News Theory

 Monday 16th May 2022

Industries:

Curran and Seaton: Media industries are capitalist and the owners control the media leading to a narrowing of opinions concluding that owners pursue profit.

Hesmondhalgh: Production is owned and controlled by a few media conglomerates with companies rely on repetition to minimise risk and cover failure as risk is seen in loss of money.  

Livingstone and Lunt: Citizens are social, seek public or social benefits from the media and require regulation to promote public interest and consumers who seek private benefits from the media require regulation to protect them.

Audience:

Bandura: The media can influence people directly influencing their values judgements and conduct can be altered directly.

Gerbner: Long term exposure to media forms cultivates standardised roles and behaviours with 'mean world syndrome' causing a mistrusting attitude towards others. 

Hall: media producers encode with a preferred meaning the dominant readings, negotiated readings and oppositional readings. 

Jenkins: Audiences are active, participatory audiences create online communities using new media forms to develop or influence how media is consumed. 
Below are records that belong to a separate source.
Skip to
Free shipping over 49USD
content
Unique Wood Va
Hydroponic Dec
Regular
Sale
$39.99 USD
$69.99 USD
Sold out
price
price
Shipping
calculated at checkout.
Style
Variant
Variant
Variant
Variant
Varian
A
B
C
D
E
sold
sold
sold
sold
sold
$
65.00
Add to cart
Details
Shirky: Traditional media are shaped by centeralised producers, audiences are now seen as a mass of people with predictable behaviours, audience behaviour is now variable, they are prosumers who can create and shape their own content and user generated content creates emotional connections.

Media Language:

Baudrillard: Modern societies were organised around production of goods, postmodern society is organised around simulation - the play of images and signs. Hyperreality - media simulations which control the way we think and behave.
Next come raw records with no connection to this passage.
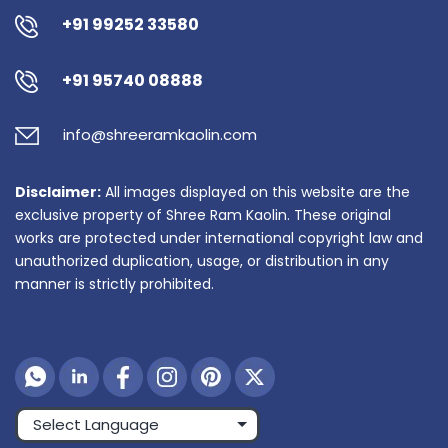
+91 99252 33580
+91 95740 08888
info@shreeramkaolin.com
Disclaimer:
All images displayed on this website are the
exclusive property of Shree Ram Kaolin. These original
works are protected under international copyright law and
unauthorized duplication, usage, or distribution in any
manner is strictly prohibited.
Levi-strauss: Binary oppositions, hidden rules which shape a structure to communicate ideologies or myths. 

Barthes: the meaning is communicated through signs which are made up of a signifier, the meanings created by these myths often reflect dominant values and ideologies.

Neale: Genre depends upon the repetition of codes and conventions in media products, genre conventions are not fixed and evolve over time as producers subvert established conventions or use other genres. 'the intertextual relay'

Todorov: narratives move from a state of equilibrium to disequilibrium to resolution to a new equilibrium. 

Representation:

Butler: Gender is created in response to our performance of gender roles. Performativity of these roles causes 'gender trouble' for those who do not fit the heterosexual norms.

Gilroy: The black atlantic is a transatlantic cultures that is simultaneously African, American, Caribbean and British. Britain has failed to mourn its loss of empire, creating post-colonial melancholia, leading to a version of British colonial history that criminalises immigrants.  Representations support a belief in they inherit superiority of white western civilisations.

Hall: meaning is created by a representation, but it isn't just by what is present but also what is absent and different. stereotypes are constructed and should be deconstructed to identify what they tell us about ideology. 
Gauntlett: identity: The media portray a wide range of different identities allowing people to think through their own identities, identities of gender and sexuality are now less fixed than they were in the past. 

Van Zoonen: Women are often objectified, viewed as sexual objects, in media representations.

Bell Hooks: Feminism challenges patriarchy and sexist representations, hooks argues for an intersectional approach considering how identities such as race, class and sexuality contribute to oppression alongside gender.